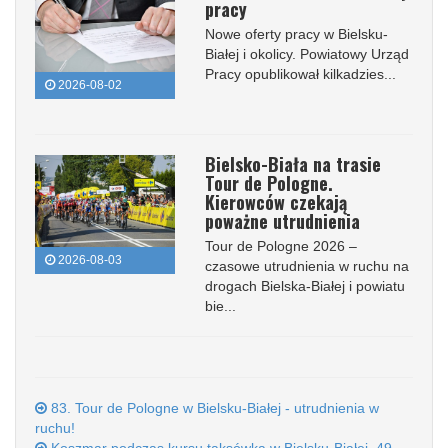
pracy
Nowe oferty pracy w Bielsku-
Białej i okolicy. Powiatowy Urząd
Pracy opublikował kilkadzies...
2026-08-02
Bielsko-Biała na trasie
Tour de Pologne.
Kierowców czekają
poważne utrudnienia
Tour de Pologne 2026 –
2026-08-03
czasowe utrudnienia w ruchu na
drogach Bielska-Białej i powiatu
bie...
83. Tour de Pologne w Bielsku-Białej - utrudnienia w
ruchu!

**Work order**
Counting only lines that hold the word "Białej", state how many there are in the data. Write the number alone.

**Output below**
3